Use Ok to test your code:

python3 ok -q is_bst

Q5: Preorder

Define the function preorder, which takes in a tree as an argument and returns a list of all the entries in the tree in the order that print_tree would print them.

The following diagram shows the order that the nodes would get printed, with the arrows representing function calls.

preorder

Note: This ordering of the nodes in a tree is called a preorder traversal.

def preorder(t):
    """Return a list of the entries in this tree in the order that they
    would be visited by a preorder traversal (see problem description).

    >>> numbers = Tree(1, [Tree(2), Tree(3, [Tree(4), Tree(5)]), Tree(6, [Tree(7)])])
    >>> preorder(numbers)
    [1, 2, 3, 4, 5, 6, 7]
    >>> preorder(Tree(2, [Tree(4, [Tree(6)])]))
    [2, 4, 6]
    """
    "*** YOUR CODE HERE ***"

Use Ok to test your code:

python3 ok -q preorder

Generators/Trees

Q6: Yield Paths

Define a generator function path_yielder which takes in a Tree t, a value value, and returns a generator object which yields each path from the root of t to a node that has label value.

t is implemented with a class, not as the function-based ADT.

Each path should be represented as a list of the labels along that path in the tree.
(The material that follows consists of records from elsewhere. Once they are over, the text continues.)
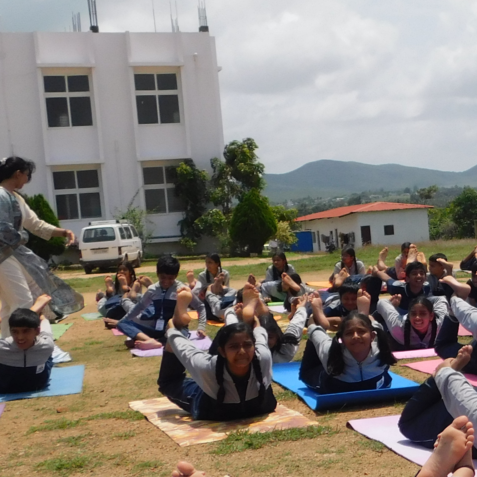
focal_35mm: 80
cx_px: 690
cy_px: 261
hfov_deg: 19.3
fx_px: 1247
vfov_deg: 21.6
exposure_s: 1/500
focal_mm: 5.3
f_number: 6.4
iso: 125
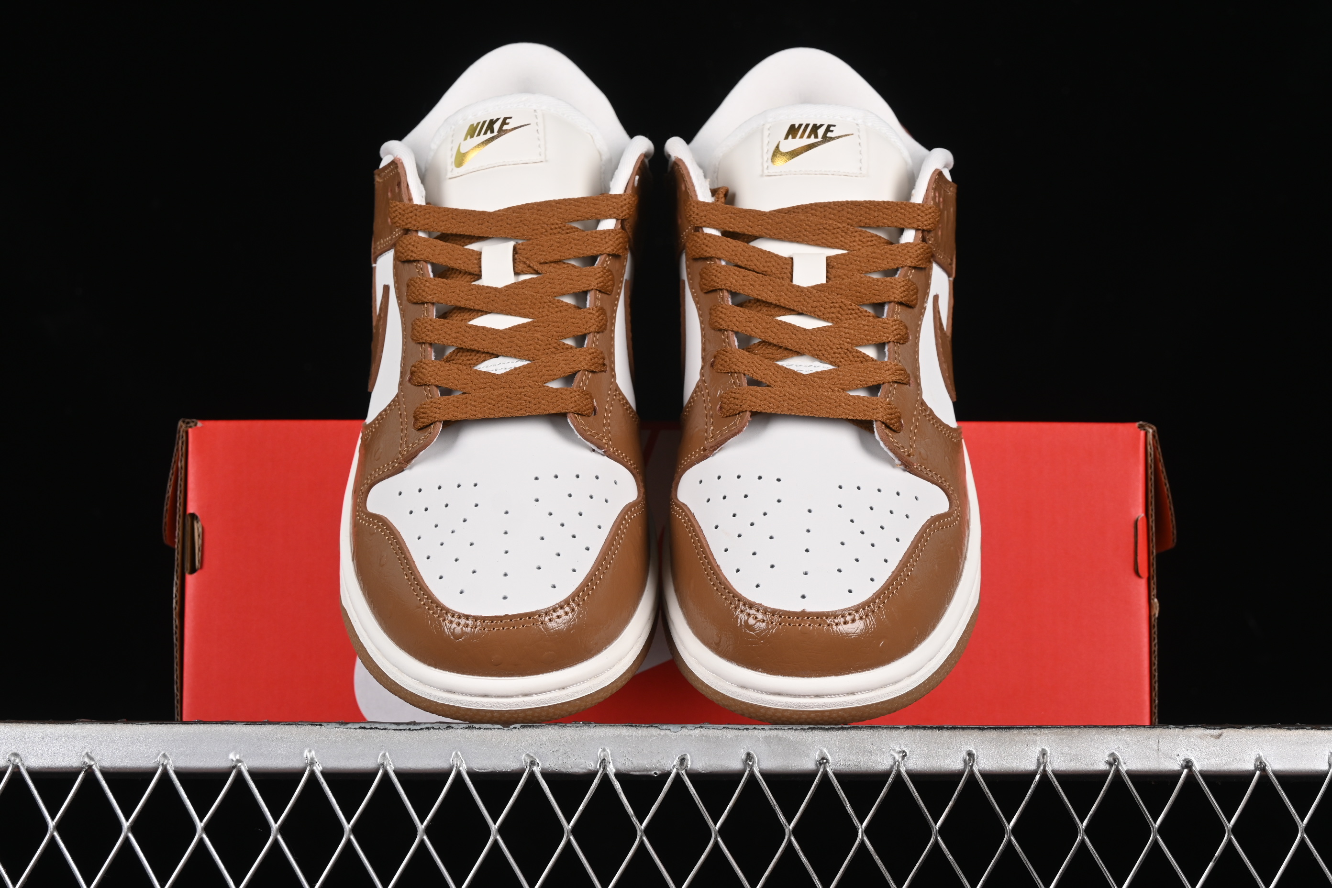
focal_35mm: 75
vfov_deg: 18.2
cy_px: 444
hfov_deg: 27.0
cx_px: 666
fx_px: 2775
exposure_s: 1/80
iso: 160
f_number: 8
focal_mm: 50
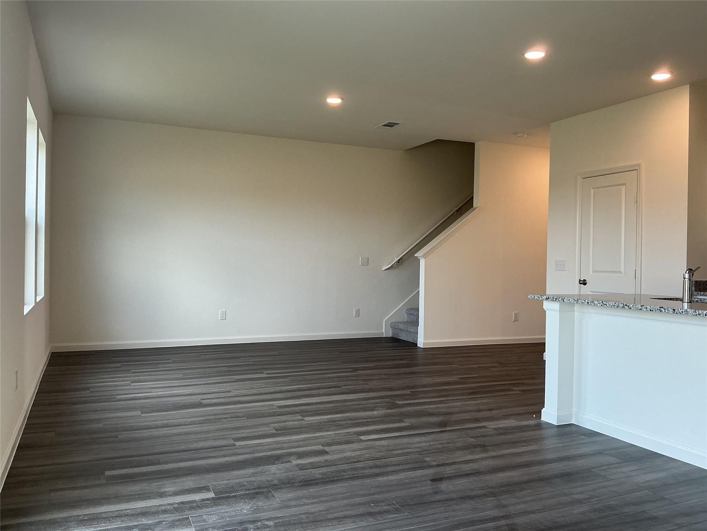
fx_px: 592
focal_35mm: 29
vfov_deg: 48.2
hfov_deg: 61.7
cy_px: 266
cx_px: 354
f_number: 1.8
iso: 50
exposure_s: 1/120
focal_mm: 3
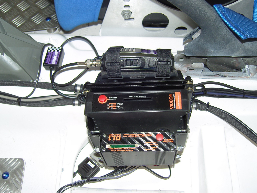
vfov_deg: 40.7
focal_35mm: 35
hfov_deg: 52.6
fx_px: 260
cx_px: 128
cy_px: 94
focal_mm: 7.3
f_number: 2.8
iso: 100
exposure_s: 1/40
You may yield the paths in any order.

We have provided a (partial) skeleton for you. You do not need to use this skeleton, but if your implementation diverges significantly from it, you might want to think about how you can get it to fit the skeleton.
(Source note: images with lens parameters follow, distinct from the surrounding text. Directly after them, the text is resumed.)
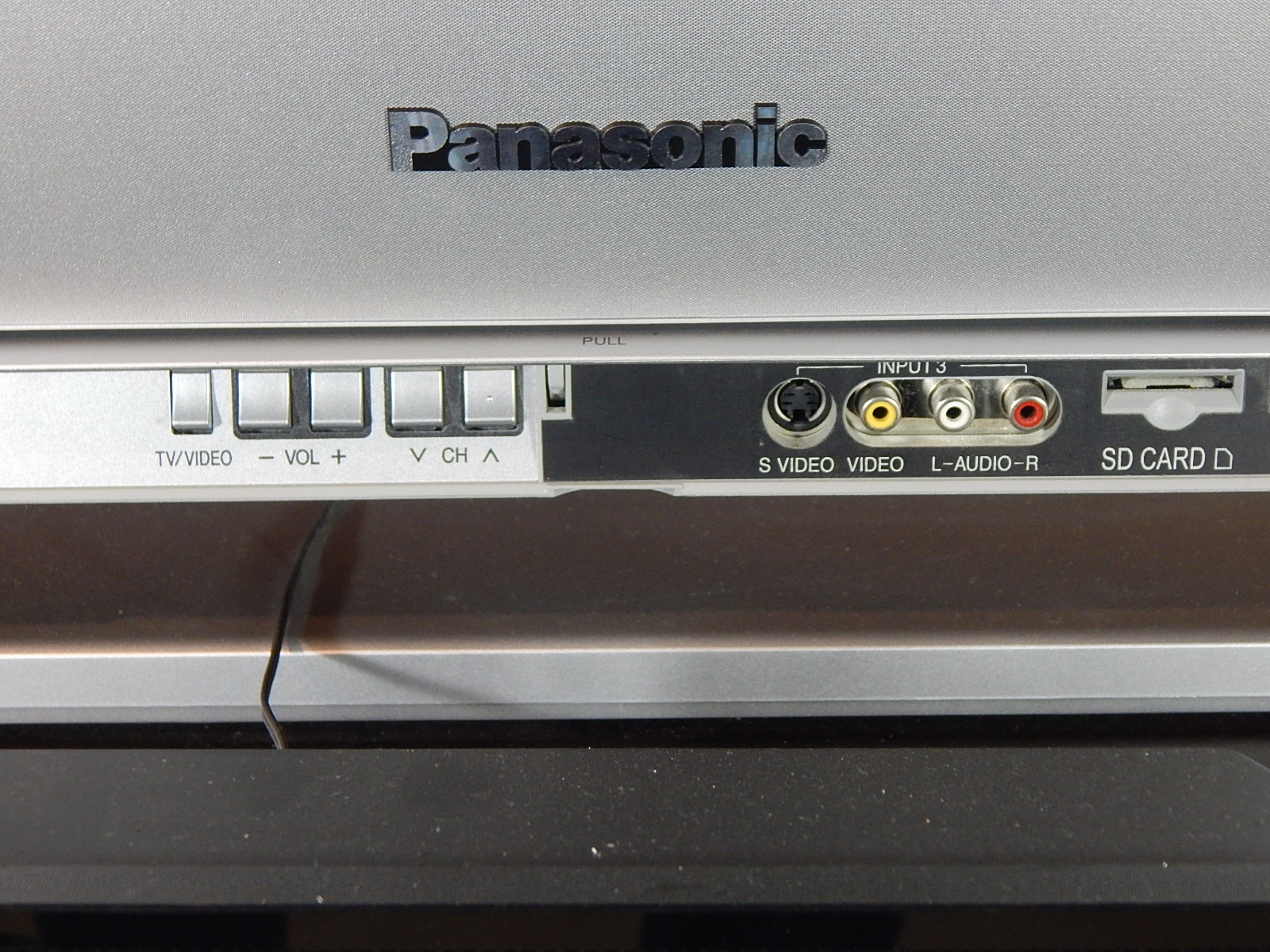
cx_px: 635
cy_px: 476
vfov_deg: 24.0
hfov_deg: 31.7
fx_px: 2238
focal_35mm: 61
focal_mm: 10.9
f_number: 4
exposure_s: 1/13
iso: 400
def path_yielder(t, value):
    """Yields all possible paths from the root of t to a node with the label value
    as a list.

    >>> t1 = Tree(1, [Tree(2, [Tree(3), Tree(4, [Tree(6)]), Tree(5)]), Tree(5)])
    >>> print(t1)
    1
      2
        3
        4
          6
        5
      5
    >>> next(path_yielder(t1, 6))
    [1, 2, 4, 6]
    >>> path_to_5 = path_yielder(t1, 5)
    >>> sorted(list(path_to_5))
    [[1, 2, 5], [1, 5]]

    >>> t2 = Tree(0, [Tree(2, [t1])])
    >>> print(t2)
    0
      2
        1
          2
            3
            4
              6
            5
          5
    >>> path_to_2 = path_yielder(t2, 2)
    >>> sorted(list(path_to_2))
    [[0, 2], [0, 2, 1, 2]]
    """

    "*** YOUR CODE HERE ***"

    for _______________ in _________________:
        for _______________ in _________________:

            "*** YOUR CODE HERE ***"

Hint: If you're having trouble getting started, think about how you'd approach this problem if it wasn't a generator function. What would your recursive calls be? With a generator function, what happens if you make a "recursive call" within its body?

Use Ok to test your code:

python3 ok -q path_yielder